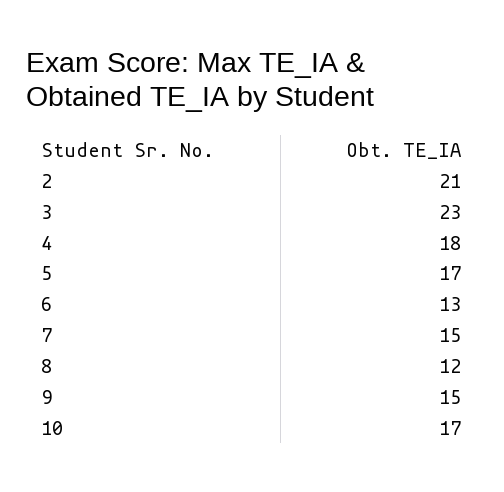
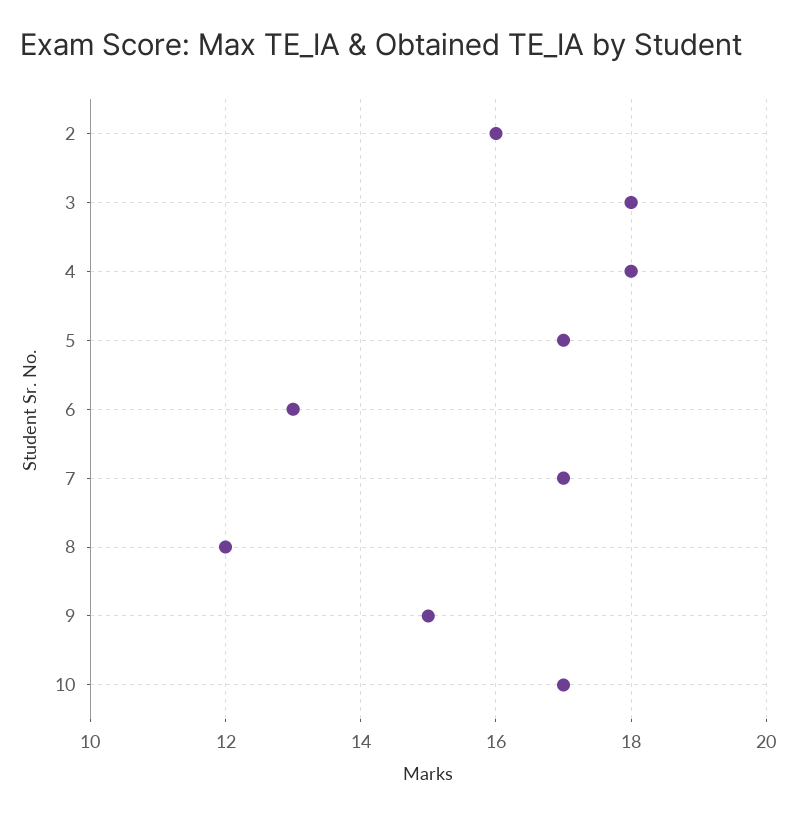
  {
-   "2": 21,
+   "2": 16,
-   "3": 23,
+   "3": 18,
    "4": 18,
    "5": 17,
    "6": 13,
-   "7": 15,
+   "7": 17,
    "8": 12,
    "9": 15,
    "10": 17
  }

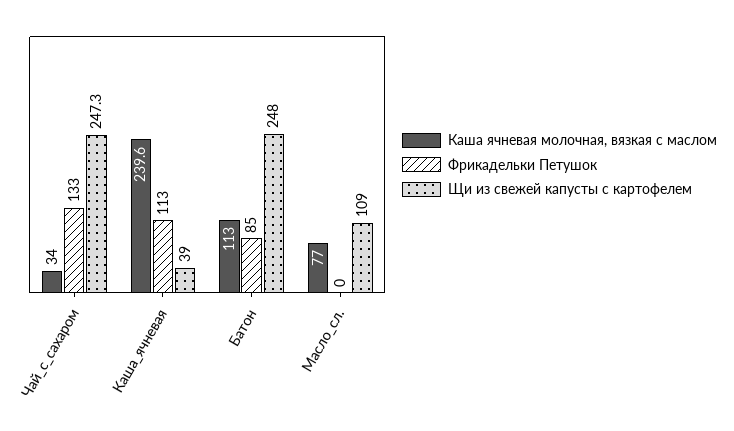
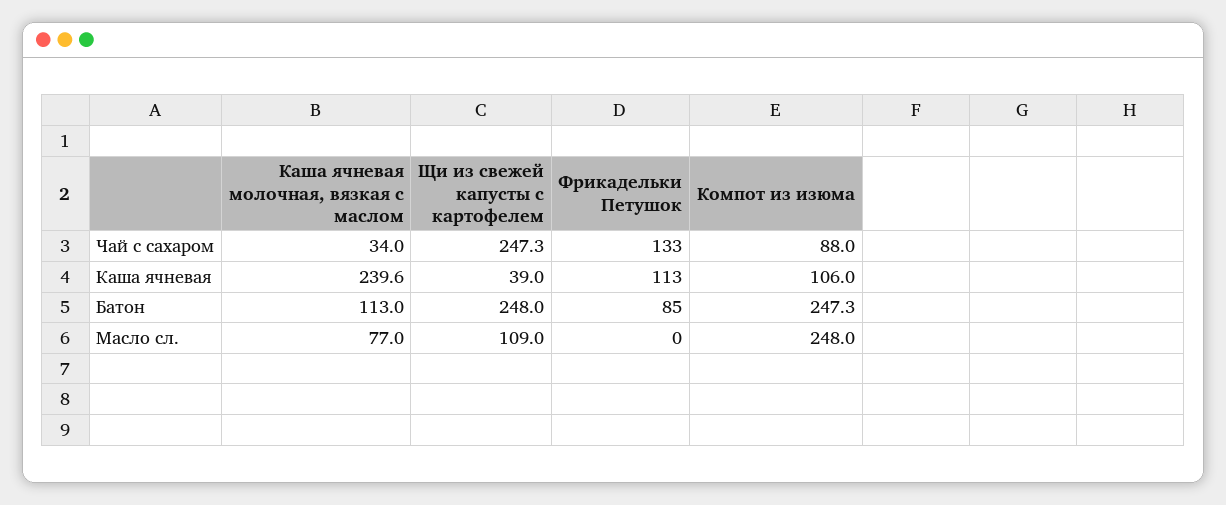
  {
    "Каша ячневая молочная, вязкая с маслом": {
      "Чай_с_сахаром": 34,
      "Каша_ячневая": 239.6,
      "Батон": 113,
      "Масло_сл.": 77
    },
    "Фрикадельки Петушок": {
      "Чай_с_сахаром": 133,
      "Каша_ячневая": 113,
      "Батон": 85,
      "Масло_сл.": 0
    },
    "Щи из свежей капусты с картофелем": {
      "Чай_с_сахаром": 247.3,
      "Каша_ячневая": 39,
      "Батон": 248,
      "Масло_сл.": 109
-   }
+   },
+   "Компот из изюма": {
+     "Чай_с_сахаром": 88,
+     "Каша_ячневая": 106,
+     "Батон": 247.3,
+     "Масло_сл.": 248
+   }
  }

*****

> **Activity**
Print out the material word for word, omitting the pictures.

> **Solution to this exercise**
  {
-   "2": 21,
+   "2": 16,
-   "3": 23,
+   "3": 18,
    "4": 18,
    "5": 17,
    "6": 13,
-   "7": 15,
+   "7": 17,
    "8": 12,
    "9": 15,
    "10": 17
  }

  {
    "Каша ячневая молочная, вязкая с маслом": {
      "Чай_с_сахаром": 34,
      "Каша_ячневая": 239.6,
      "Батон": 113,
      "Масло_сл.": 77
    },
    "Фрикадельки Петушок": {
      "Чай_с_сахаром": 133,
      "Каша_ячневая": 113,
      "Батон": 85,
      "Масло_сл.": 0
    },
    "Щи из свежей капусты с картофелем": {
      "Чай_с_сахаром": 247.3,
      "Каша_ячневая": 39,
      "Батон": 248,
      "Масло_сл.": 109
-   }
+   },
+   "Компот из изюма": {
+     "Чай_с_сахаром": 88,
+     "Каша_ячневая": 106,
+     "Батон": 247.3,
+     "Масло_сл.": 248
+   }
  }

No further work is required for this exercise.